Into this wicked milieu, Refn inserts a classic Gosling brooder, the kind of guy who ruminates his way through visits to high-end whorehouses. It becomes clear why when we meet his ultra-wicked Mother, a maternally malign presence who makes the Wicked Witch of the West seem nurturing. No wonder her eldest raped and killed a 16 year old girl, and her youngest has severely repressed emotional issues.
Some of this is darkly funny, other parts are breathtakingly artistic, while the movie as a whole deftly executes the Asian action tropes of its hometown. Even with a too long title that doesn’t help its cause, Only God Forgives offers more than it asks from movie lovers cool enough to seek it out.
Ryan Gosling has – what? – a dozen lines. The one he screams doesn’t exactly work, but the others do. All in all, his dialog is just a tick behind the terse lines Refn gave him in Drive, as is his performance. Still, the guy commands the screen, a man’s man and a woman’s fantasy. Moviestar.
Kristin Scott Thomas competently plays his wicked Mother, a glamorous international drug lord. However she seems to be acting, not inhabiting her character. Perhaps her soul wouldn’t allow her to do more.
Vithaya Pansringarm plays the Angel of Vengeance police Lieutenant. He’s a bit too formal for my taste, but that probably says more about my Western expectations than it does about his performance.
Yayaying Rhatha Phongam brings her gorgeous features and a clear intelligence to the stock hooker role. A popular Thai singer who goes by Yayaying (or is that Yaya-Ying?), she draws the camera to her in every scene she’s in and her English is excellent. Hollywood, are you listening?

**LISTED ENTRIES:**
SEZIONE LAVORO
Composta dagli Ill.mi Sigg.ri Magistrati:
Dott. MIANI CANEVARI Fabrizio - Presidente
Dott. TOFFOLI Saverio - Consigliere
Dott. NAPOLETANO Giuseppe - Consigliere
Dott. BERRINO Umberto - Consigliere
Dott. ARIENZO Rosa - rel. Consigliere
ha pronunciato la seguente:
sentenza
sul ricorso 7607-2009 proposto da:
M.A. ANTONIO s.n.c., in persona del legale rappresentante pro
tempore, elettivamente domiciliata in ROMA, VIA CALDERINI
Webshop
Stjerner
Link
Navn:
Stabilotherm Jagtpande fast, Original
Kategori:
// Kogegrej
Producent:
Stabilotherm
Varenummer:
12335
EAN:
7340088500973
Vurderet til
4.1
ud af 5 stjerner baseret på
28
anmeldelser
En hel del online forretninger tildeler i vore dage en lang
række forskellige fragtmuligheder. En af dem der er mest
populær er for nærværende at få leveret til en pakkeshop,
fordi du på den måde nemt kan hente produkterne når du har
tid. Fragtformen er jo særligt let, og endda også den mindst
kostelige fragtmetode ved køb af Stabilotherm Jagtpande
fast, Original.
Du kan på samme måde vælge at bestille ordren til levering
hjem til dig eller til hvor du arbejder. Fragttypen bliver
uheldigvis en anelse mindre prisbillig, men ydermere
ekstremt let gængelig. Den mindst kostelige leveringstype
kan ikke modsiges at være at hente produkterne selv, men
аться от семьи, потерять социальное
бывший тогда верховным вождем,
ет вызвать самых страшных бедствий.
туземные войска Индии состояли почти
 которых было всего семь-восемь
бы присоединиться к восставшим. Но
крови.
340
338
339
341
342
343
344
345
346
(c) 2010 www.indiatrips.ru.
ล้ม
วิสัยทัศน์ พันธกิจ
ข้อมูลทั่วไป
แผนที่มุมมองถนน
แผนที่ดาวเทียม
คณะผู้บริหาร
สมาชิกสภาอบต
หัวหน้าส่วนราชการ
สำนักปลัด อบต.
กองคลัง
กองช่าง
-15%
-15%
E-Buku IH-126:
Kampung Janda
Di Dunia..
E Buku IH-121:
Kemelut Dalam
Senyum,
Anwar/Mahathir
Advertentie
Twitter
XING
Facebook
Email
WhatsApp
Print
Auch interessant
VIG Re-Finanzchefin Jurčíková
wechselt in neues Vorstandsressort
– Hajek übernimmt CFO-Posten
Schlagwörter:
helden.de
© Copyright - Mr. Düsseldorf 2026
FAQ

**DESCRIPTION OF THE TASK:**
In one to three sentences, explain what the film review says accounts for the brooding of the character Gosling plays.

**RESPONSE FOR THIS EXERCISE:**
The review says the reason becomes clear on meeting his ultra-wicked Mother, a maternally malign presence who makes the Wicked Witch of the West seem nurturing. With such a mother, the review adds, it is no wonder her eldest raped and killed a 16-year-old girl and her youngest has severely repressed emotional issues.